There’s been a lot of discussion on the subject of Strategic Default over the last year or so, with no shortage of passionate viewpoints. It’s a favorite topic in all forms of media. The last time we posted an article on this subject (Feb ’10) it created a virtual firestorm of response.
Ethical and legal arguments aside, it’s always been our opinion that the most practical solution to this issue is for lenders to reduce principal loan amounts. If you can make payments on a $350K loan but the home is only worth $200K, then does it make sense for your lender to reduce your principal to match the fair market value of your home? Yes, and here’s why:
- If you don’t have a “hardship,” you only have two options: take your lumps or walk away. You don’t qualify for a loan modification or a short sale.
- You likely chose your home for the lifestyle it offered, rather than as an investment. You would be content to stay if you didn’t feel like the value was a total loss.
- Lenders (and their investors) prefer performing loans to non-performing loans, and it’s well-documented how costly walk-away defaults are for lenders.
- Governments like performing loans, too, but their solutions aren’t working.
A principal reduction modification could even be an equity-share agreement. The borrower agrees to share any equity growth with the lender at the time of sale. It’s a no-lose proposition. Sound improbable? Well, it’s already happening.

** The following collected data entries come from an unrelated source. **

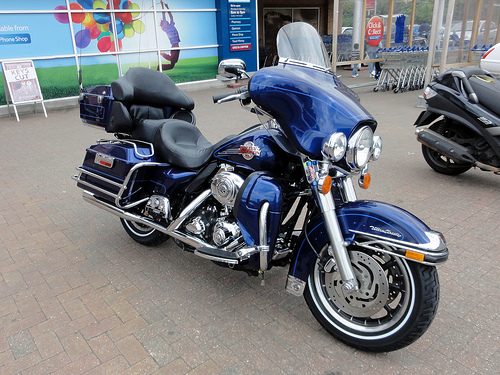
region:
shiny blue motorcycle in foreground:
[76, 27, 460, 339]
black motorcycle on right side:
[401, 47, 499, 174]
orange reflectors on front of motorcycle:
[321, 172, 431, 259]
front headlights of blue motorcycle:
[333, 125, 382, 172]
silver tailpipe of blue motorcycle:
[77, 173, 210, 255]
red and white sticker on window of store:
[362, 15, 390, 50]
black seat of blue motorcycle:
[111, 73, 211, 170]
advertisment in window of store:
[7, 3, 219, 95]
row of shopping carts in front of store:
[368, 36, 465, 92]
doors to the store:
[260, 8, 328, 63]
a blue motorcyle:
[76, 60, 440, 352]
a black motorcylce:
[408, 58, 498, 173]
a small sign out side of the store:
[0, 44, 55, 122]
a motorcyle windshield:
[270, 26, 342, 93]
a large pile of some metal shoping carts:
[375, 39, 432, 92]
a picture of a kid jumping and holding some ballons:
[145, 5, 187, 75]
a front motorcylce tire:
[288, 210, 449, 356]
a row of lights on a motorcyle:
[321, 111, 378, 166]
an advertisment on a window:
[360, 13, 391, 49]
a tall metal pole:
[430, 0, 443, 110]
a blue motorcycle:
[61, 17, 458, 363]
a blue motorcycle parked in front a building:
[6, 0, 455, 357]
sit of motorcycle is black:
[66, 25, 452, 352]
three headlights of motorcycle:
[306, 115, 392, 177]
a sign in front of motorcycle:
[0, 51, 57, 126]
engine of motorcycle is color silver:
[153, 160, 275, 269]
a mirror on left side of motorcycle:
[205, 48, 272, 96]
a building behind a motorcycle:
[3, 4, 457, 356]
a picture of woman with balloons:
[46, 3, 208, 79]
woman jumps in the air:
[144, 3, 199, 78]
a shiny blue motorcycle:
[72, 20, 449, 355]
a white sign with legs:
[0, 58, 47, 118]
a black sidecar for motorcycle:
[417, 41, 499, 178]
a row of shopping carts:
[370, 45, 431, 93]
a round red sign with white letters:
[362, 13, 384, 48]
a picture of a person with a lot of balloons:
[52, 3, 183, 71]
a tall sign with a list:
[225, 1, 251, 51]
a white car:
[438, 19, 498, 49]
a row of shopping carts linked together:
[320, 33, 355, 63]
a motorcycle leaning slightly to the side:
[77, 20, 447, 355]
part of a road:
[117, 335, 133, 358]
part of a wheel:
[377, 298, 406, 332]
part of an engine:
[217, 240, 257, 259]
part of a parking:
[32, 273, 67, 312]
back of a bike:
[131, 223, 143, 238]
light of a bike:
[321, 129, 360, 181]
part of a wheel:
[354, 307, 379, 342]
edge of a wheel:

A close friend very recently received such an offer. It came in an overnight express package directly from the lender, a major bank, with a no-strings offer to reduce the principal loan balance by a substantial amount. After a lot of “must be a scam” follow-up, it turned out to be legit. Now the loan balance is lower than, or near market value. The borrower can consider new options: stay and make improvements, or even sell without a loss.
The property in question had lost over 35% value since purchase, and was worth considerably less than the loan balance. The payments were much higher than comparable rent. Numerous attempts at loan modification failed because there was no hardship. The borrower could still easily afford the payments, and loved the house, but was seriously considering walking away. Seemed like a sound business decision. Nonetheless, they continued to stick it out. After about a year, a new lender acquired the loan, and almost immediately they offered the principal reduction.
Some suggest that there is no such thing as “doing the right thing.” Compared to what? Nevertheless, my friend was rewarded for being faithful and credible. Everybody wins. No legal consequences, no ethical dilemma, lifestyle intact, the loan doesn’t default and the bank doesn’t have to dig the occupants out.
There are some prerequisites to qualify for this offer. I can’t verify this, but from what I understand you have to be current with your payments and it applies only for purchase money, not cash-out refi’s.
This is definitely more the exception than the rule, at least so far, but I expect we’ll see more of this. There is hope for those you who are hanging in there, and there is still some good old-fashioned common sense afoot in the land of “I, me-me, mine.”